Information shown →

--------------------

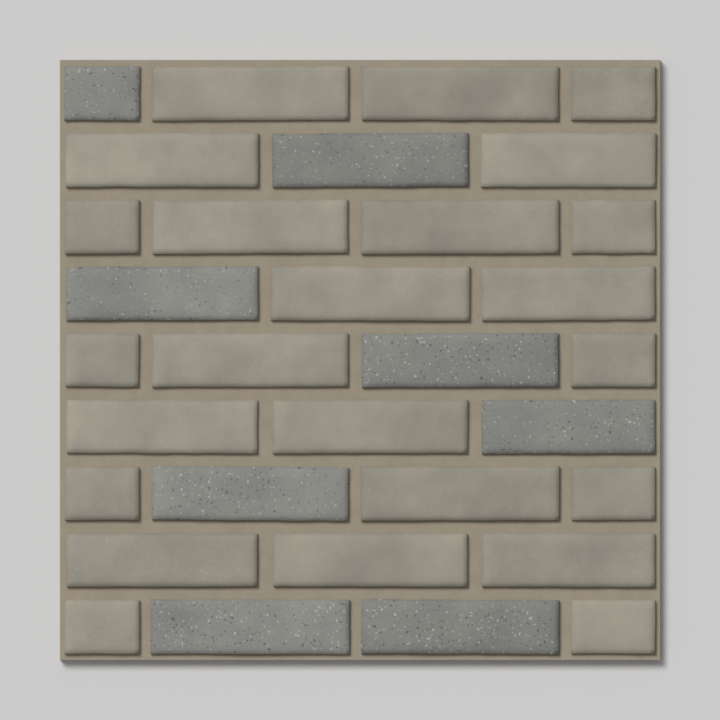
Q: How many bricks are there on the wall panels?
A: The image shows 32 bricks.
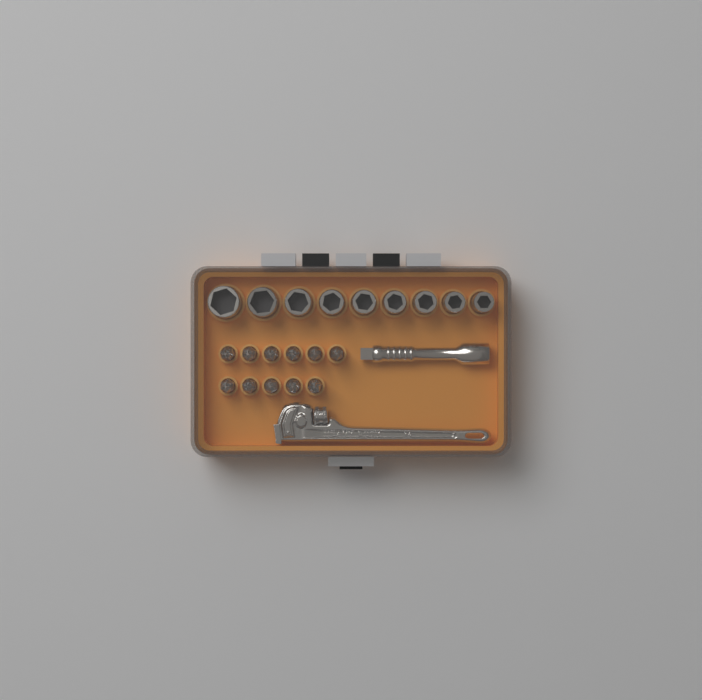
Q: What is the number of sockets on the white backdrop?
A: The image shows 9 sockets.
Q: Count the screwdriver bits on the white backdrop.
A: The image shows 11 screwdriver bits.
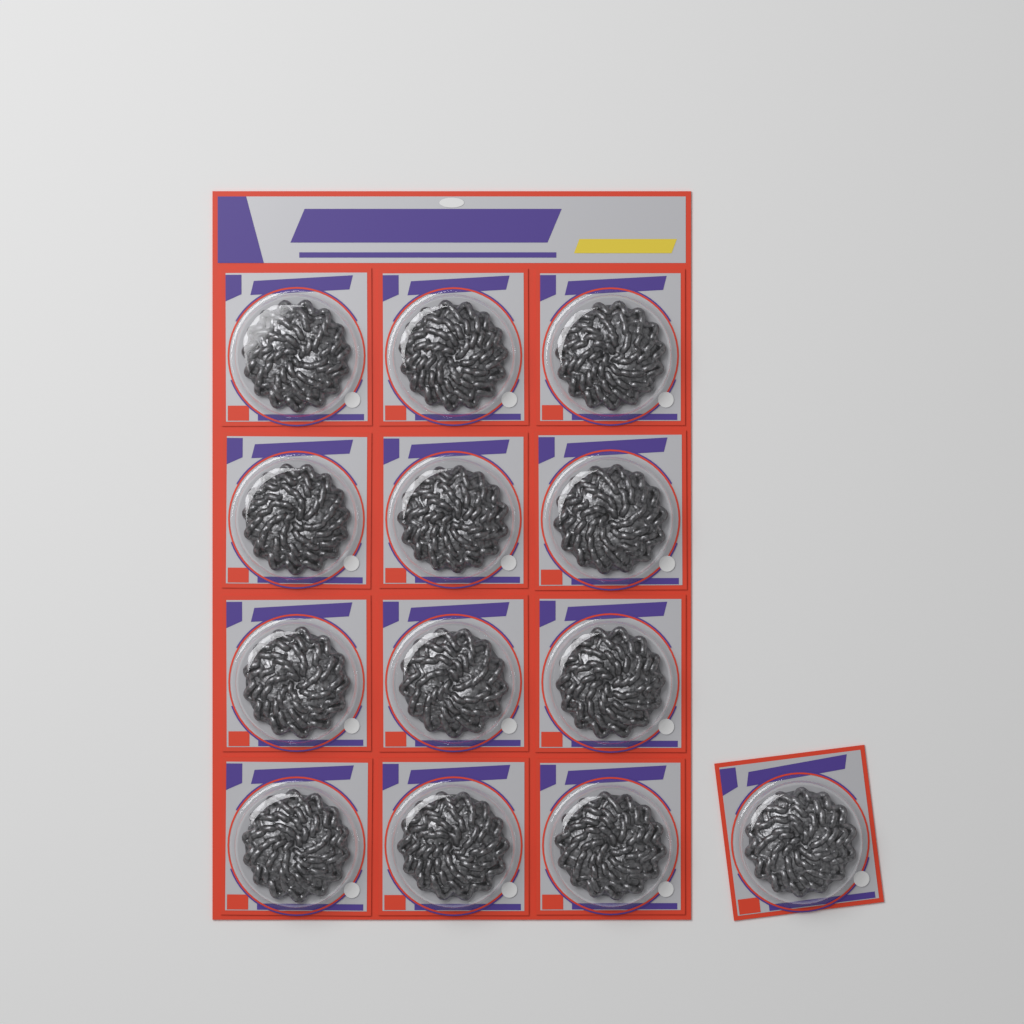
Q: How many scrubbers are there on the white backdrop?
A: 13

--------------------

What to do → Copy out the material above word for word, leaving out the pictures.

Solution for this task →
Q: How many bricks are there on the wall panels?
A: The image shows 32 bricks.
Q: What is the number of sockets on the white backdrop?
A: The image shows 9 sockets.
Q: Count the screwdriver bits on the white backdrop.
A: The image shows 11 screwdriver bits.
Q: How many scrubbers are there on the white backdrop?
A: 13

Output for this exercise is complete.